CONSIGNE A: Relevez chacune des lignes ci-dessous dans laquelle figure la chaîne « greater ».

TEXTE PROPOSÉ:
Bien sûr, il est toujours possible de travailler à Sciences-Po. Mais force est de constater que cela ne sert pas à grand-chose, à moins de vouloir compléter le cursus par une autre école – dans laquelle tous vos relevés de notes depuis le brevet des collèges seront requis. L’institution encourage donc la politique du moindre effort et valorise des travaux vides de sens où la forme l’emporte toujours sur le fond. En première année par exemple, je m’étais amusée à fonder un exposé sur un courant de pensée d’anthropologie sociale qui n’a jamais existé ; la supercherie n’a jamais été découverte. Lors des oraux ou des partiels, il est également tout à fait possible de briller en toute ignorance en remplissant le Bingo de l’étudiant à Sciences-Po et en citant, dans l’ordre, Machiavel, Staline, De Gaulle et Bourdieu, tous pourvoyeurs de phrases d’accroche recevables.
Profitez donc de vos cinq ans pour faire des trucs type apprendre le farsi, voyager en Afrique subsaharienne ou lire l’intégrale de La Recherche du temps perdu. À moins de devenir ermite ou fonctionnaire, vous n’aurez jamais autant de temps libre que pendant vos cinq ans en IEP. Mais pour ne rien faire du tout, fuyez les filières à concours : affaires publiques ou carrières européennes. Vous risquez d’y perdre deux ans de votre vie en concours blancs et autres notes de synthèse pour finir sous-secrétaire aux médailles dans la préfecture d’un département de la diagonale du vide – la Creuse, les Deux-Sèvres, etc.

CONSIGNE B:
Répondez brièvement à ces questions sur le texte consacré à Sciences-Po.
(i) Sur quoi reposait l'exposé présenté en première année ?
(ii) Quels noms faut-il citer, dans l'ordre, pour briller aux oraux ou aux partiels ?
(iii) Quelles filières à concours le texte conseille-t-il de fuir ?

EXTRAIT DES DONNÉES:
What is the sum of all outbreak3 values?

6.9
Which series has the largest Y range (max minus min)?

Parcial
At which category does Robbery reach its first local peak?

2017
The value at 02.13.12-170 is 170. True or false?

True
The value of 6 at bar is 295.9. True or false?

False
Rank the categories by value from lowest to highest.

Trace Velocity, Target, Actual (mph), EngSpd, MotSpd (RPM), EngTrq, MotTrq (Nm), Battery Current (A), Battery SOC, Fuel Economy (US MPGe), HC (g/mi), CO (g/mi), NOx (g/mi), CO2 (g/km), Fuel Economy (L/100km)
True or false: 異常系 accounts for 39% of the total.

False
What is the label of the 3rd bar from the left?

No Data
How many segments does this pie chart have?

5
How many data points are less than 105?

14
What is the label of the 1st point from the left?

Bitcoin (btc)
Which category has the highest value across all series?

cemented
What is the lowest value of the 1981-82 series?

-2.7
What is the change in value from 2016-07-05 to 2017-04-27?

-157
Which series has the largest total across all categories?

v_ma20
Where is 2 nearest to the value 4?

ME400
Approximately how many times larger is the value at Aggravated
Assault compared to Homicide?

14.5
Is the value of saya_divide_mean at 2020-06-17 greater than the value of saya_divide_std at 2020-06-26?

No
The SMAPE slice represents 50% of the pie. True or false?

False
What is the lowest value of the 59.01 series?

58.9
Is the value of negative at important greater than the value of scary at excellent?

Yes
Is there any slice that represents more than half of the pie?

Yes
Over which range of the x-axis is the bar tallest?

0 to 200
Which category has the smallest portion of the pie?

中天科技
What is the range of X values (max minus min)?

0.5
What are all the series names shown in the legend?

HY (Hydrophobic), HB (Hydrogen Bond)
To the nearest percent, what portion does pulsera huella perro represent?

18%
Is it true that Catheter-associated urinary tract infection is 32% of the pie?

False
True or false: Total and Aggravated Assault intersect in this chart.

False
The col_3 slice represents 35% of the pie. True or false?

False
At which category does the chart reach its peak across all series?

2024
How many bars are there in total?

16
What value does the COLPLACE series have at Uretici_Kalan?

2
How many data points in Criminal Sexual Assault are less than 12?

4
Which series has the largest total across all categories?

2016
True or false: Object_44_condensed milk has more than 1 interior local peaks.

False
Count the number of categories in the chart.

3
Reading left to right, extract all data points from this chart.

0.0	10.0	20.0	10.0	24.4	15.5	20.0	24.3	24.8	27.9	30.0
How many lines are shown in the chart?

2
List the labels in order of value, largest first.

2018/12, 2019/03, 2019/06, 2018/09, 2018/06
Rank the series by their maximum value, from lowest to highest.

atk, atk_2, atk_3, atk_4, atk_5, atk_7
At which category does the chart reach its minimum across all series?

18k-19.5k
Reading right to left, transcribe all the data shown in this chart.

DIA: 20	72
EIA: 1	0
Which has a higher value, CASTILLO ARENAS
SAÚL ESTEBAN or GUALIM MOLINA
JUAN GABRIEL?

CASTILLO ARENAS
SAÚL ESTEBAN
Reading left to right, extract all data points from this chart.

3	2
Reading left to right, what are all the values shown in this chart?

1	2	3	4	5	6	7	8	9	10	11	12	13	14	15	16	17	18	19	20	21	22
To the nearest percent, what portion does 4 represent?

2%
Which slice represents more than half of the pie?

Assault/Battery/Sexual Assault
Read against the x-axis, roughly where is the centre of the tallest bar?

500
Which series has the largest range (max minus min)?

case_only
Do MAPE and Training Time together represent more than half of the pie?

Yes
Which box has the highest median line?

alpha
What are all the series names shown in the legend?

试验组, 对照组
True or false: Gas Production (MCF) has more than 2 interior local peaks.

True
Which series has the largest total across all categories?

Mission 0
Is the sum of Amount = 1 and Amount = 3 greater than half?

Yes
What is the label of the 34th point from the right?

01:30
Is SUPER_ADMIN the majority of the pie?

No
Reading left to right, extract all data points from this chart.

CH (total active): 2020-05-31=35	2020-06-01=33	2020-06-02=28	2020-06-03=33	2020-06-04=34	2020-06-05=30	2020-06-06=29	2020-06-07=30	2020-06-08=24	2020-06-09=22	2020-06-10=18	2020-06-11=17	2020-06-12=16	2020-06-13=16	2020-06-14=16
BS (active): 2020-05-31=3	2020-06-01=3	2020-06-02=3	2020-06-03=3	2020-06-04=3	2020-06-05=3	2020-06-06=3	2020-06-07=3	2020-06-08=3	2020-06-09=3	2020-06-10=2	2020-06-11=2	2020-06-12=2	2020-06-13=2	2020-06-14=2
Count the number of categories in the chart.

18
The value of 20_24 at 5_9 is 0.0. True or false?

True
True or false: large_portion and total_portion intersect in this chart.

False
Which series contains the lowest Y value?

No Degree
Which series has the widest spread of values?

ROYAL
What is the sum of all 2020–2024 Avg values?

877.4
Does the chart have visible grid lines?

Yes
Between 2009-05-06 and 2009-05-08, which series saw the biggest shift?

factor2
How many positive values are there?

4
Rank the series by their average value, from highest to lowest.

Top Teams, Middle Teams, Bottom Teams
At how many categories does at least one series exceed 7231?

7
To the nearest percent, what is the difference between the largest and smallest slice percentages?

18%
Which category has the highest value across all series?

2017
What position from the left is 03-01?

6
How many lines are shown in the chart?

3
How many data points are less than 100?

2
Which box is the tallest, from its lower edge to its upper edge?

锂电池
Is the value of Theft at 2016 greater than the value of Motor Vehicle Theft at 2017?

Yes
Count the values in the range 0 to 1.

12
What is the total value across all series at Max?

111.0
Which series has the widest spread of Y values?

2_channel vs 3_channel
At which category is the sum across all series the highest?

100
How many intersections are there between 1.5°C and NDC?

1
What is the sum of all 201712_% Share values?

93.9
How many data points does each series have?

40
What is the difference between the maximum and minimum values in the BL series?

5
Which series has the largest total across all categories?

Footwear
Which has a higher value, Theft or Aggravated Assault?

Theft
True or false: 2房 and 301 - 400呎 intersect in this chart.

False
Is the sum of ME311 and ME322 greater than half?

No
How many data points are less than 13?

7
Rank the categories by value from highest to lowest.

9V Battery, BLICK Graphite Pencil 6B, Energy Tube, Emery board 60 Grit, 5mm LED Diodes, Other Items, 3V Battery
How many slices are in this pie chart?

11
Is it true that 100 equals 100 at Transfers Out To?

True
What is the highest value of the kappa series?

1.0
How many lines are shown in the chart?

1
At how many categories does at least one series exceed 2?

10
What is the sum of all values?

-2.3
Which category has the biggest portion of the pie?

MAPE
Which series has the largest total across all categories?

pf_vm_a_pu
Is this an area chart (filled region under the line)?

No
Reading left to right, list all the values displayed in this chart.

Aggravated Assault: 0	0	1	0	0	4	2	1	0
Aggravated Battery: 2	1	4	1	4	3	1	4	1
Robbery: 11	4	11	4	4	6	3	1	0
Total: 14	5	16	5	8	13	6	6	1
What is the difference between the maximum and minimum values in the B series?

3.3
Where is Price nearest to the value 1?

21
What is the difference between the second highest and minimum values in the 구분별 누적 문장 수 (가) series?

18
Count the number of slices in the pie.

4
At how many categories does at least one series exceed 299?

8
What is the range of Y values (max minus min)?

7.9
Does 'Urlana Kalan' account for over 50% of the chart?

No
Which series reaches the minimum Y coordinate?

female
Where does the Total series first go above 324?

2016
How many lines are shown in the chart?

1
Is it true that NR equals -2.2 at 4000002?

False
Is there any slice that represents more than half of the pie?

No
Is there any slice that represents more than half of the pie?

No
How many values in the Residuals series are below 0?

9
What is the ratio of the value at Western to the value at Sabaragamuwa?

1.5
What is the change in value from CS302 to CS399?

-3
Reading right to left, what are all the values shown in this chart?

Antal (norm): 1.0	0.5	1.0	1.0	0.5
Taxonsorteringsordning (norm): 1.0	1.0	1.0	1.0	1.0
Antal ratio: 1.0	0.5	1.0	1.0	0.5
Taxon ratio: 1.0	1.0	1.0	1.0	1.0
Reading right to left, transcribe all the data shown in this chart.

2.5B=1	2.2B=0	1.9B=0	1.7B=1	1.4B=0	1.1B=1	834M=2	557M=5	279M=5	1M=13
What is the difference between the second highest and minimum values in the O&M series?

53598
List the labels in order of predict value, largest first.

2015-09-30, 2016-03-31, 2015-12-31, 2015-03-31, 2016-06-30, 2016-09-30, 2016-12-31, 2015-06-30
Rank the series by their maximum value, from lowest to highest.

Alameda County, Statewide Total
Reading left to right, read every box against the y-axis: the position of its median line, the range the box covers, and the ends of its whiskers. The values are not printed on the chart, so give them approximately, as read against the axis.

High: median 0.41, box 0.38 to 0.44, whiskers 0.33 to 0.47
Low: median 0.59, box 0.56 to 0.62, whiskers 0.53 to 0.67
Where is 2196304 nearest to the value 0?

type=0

ESPACE DE RÉPONSE A:
Is the value of saya_divide_mean at 2020-06-17 greater than the value of saya_divide_std at 2020-06-26?
Is the value of negative at important greater than the value of scary at excellent?
Is the sum of Amount = 1 and Amount = 3 greater than half?
Is the value of Theft at 2016 greater than the value of Motor Vehicle Theft at 2017?
Is the sum of ME311 and ME322 greater than half?

ESPACE DE RÉPONSE B:
(i) Sur un courant de pensée d'anthropologie sociale qui n'a jamais existé.
(ii) Machiavel, Staline, De Gaulle et Bourdieu.
(iii) Les affaires publiques ou les carrières européennes.